For the Philadelphia Sunday SUN 

When I read the New York Times’s scathing article on the email from now former Las Vegas Raiders head coach Jon Gruden, I wasn’t all that surprised or outraged.

The group of emails Gruden sent while on staff at ESPN offended just about every marginalized group in America merely left me shaking my damned head because it not only exposed the racist, sexist, and homophobic mentality that is apparently alive and well in the NFL, but confirmed that despite everyone taking to the streets after the murder of George Floyd, corporate America still views women, people of color, LGBTQ people and anyone who isn’t a heterosexual white man as disposable. 

As USA Today columnist Mike Freeman noted in his article, it was the “White Male Grievance Hall of Fame.”  

Reading those emails, which included attacks on NFL Players Association executive director DeMaurice Smith, former President Barack Obama, Colin Kaepernick and Eric Reid for taking a knee to protest racism in America, women referees, and the drafting of Michael Sams, the first openly gay NFL Draft pick, made me feel like I had watched Fox News and mainlined some serious bigotry. 

That Gruden’s emails were also critical of efforts to protect the players from the deadly effects of concussions just made that feeling worse. 

In a league where African American assistant coaches like Kansas City Chiefs Eric Bienemy or Tampa Bay Buccaneers offensive coordinator Byron Leftwich are constantly passed over for head coaching jobs despite getting Super Bowl rings with teams that someone else didn’t build before you got there, Gruden’s ability to be mediocre, ignorant, and employed rankles.          

But you don’t get to be mediocre, ignorant, and employed unless you are part of a system that allows for such things.

These emails were found as part of an investigation into the Washington Football Team, owner Dan Snyder, and the shenanigans that have been a part of that team’s dynamic for more than a few years now.
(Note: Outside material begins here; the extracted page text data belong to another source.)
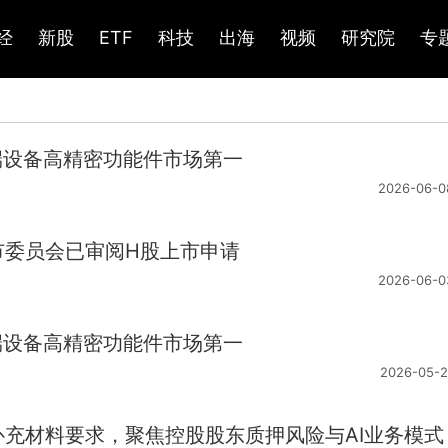
经
新股
ETF
科技
出海
视频
研究院
专
端设备高精密功能件市场第一
2026-06-0
所上市委员会已审阅H股上市申请
2026-06-0
端设备高精密功能件市场第一
2026-05-2
案收补充材料要求，聚焦控股股东质押风险与AI业务模式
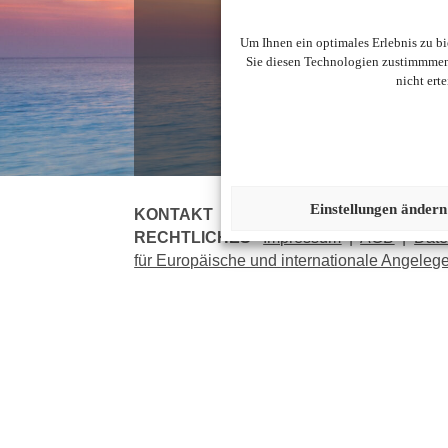
N
Um Ihnen ein optimales Erlebnis zu b
Sie diesen Technologien zustimmmen,
nicht ert
Einstellungen ändern
KONTAKT
Telefonisch
|
Reiseanfrage
|
Ne
RECHTLICHES
Impressum
|
AGB
|
Date
für Europäische und internationale Angeleg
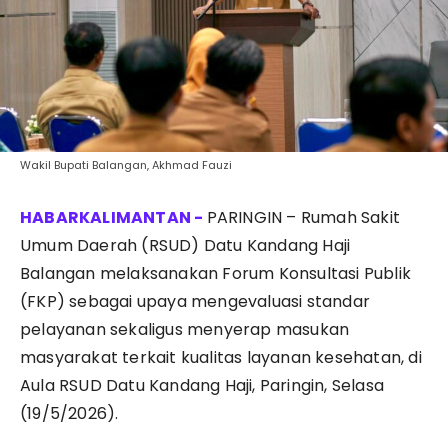
Wakil Bupati Balangan, Akhmad Fauzi
PARINGIN – Rumah Sakit
Umum Daerah (RSUD) Datu Kandang Haji
Balangan melaksanakan Forum Konsultasi Publik
(FKP) sebagai upaya mengevaluasi standar
pelayanan sekaligus menyerap masukan
masyarakat terkait kualitas layanan kesehatan, di
Aula RSUD Datu Kandang Haji, Paringin, Selasa
(19/5/2026).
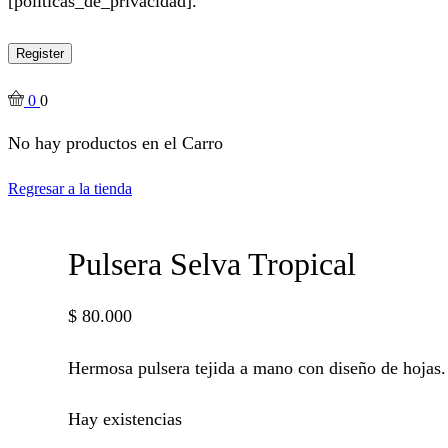
[politicas_de_privacidad].
Register
0
0
No hay productos en el Carro
Regresar a la tienda
Pulsera Selva Tropical
$
80.000
Hermosa pulsera tejida a mano con diseño de hojas.
Hay existencias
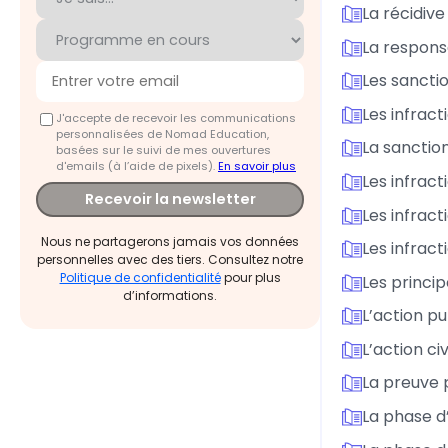
La récidive
La respons
Les sancti
Les infract
J'accepte de recevoir les communications
personnalisées de Nomad Education,
La sanctio
basées sur le suivi de mes ouvertures
d'emails (à l’aide de pixels).
En savoir plus
Les infrac
Recevoir la newsletter
Les infract
Nous ne partagerons jamais vos données
Les infract
personnelles avec des tiers. Consultez notre
Politique de confidentialité
pour plus
Les princi
d’informations.
L’action pu
L’action civ
La preuve 
La phase d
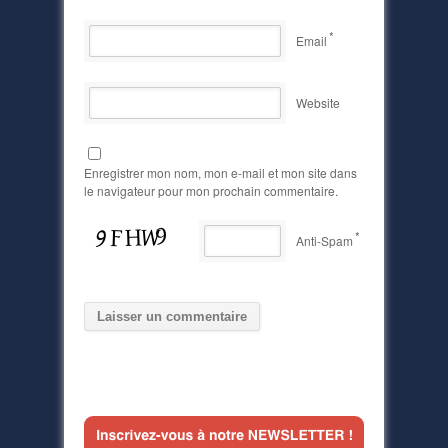
*
Email
Website
Enregistrer mon nom, mon e-mail et mon site dans
le navigateur pour mon prochain commentaire.
*
Anti-Spam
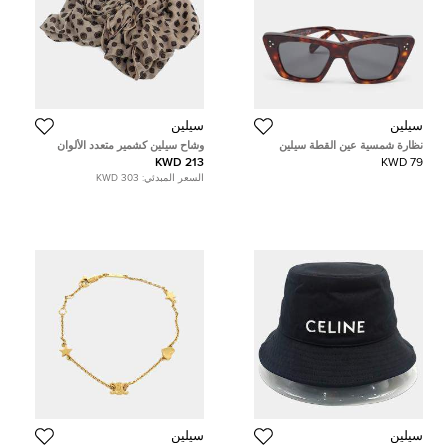
سيلين
سيلين
نظارة شمسية عين القطة سيلين
وشاح سيلين كشمير متعدد الألوان
CL40187I هافانا داكنة 3 نقاط
213 KWD
79 KWD
السعر المبدئي:
303 KWD
سيلين
سيلين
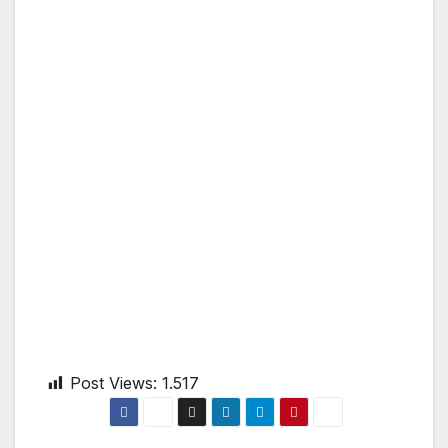
Post Views:
1.517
Gruden, whose brother Jay was head coach of the WFT, saying the quiet part out loud while talking with Bruce Allen, general manager of the WFT from 2009-2019. 

If Gruden felt empowered enough to say that in an email to an executive from another team while working for the network that broadcasts NFL games, it was because he knew that he was among like minds. 

It also exposes the fact that the NFL’s corporate culture, despite all of the virtue signaling it does through performances of the Black National Anthem, slogans on endzones and on the backs of helmets, and talk of equality, shows no respect for the group of mostly Black men who make them money.

(It also shows that Kaepernick settled his collusion suit against the league a little too soon, but we can talk about that later.)

Another marginalized group disparaged by Gruden’s emails was the LGBTQ community. NBCNew.com in September reported a survey by the Williams Institute at the UCLA School of Law reported 46% of LGBTQ workers experienced some form of unfair treatment in the workplace. 

Outside of the workplace, LGBTQ people are also victims of violence. In 2017, the non-profit group, the Anti-Violence Project, reported a record high of 52 murders of LGBTQ people with 70 percent of those victims were people of color.  

According to the website, goodjobsfirst.org (https://www.goodjobsfirst.org/sites/default/files/docs/pdfs/BigBusinessBias.pdf), 99% of Fortune 500 companies have paid settlements in discrimination or sexual harassment lawsuits.

When I was working for the Philadelphia Tribune 14 years ago, I interviewed a former NFL player who told me that the reason league owners were reluctant to hire African Americans as head coaches was because they didn’t want them to be the “face of the franchise.” Having to market the team using a person of color would have felt too much like equality. 

Gruden’s emails against people of color, women and LGBTQ are a reflection of a long-standing culture of bigotry and discrimination in the NFL and the wider corporate community. It’s in the best interest of the sport to unhinge and dismantle this mentality before it’s too late.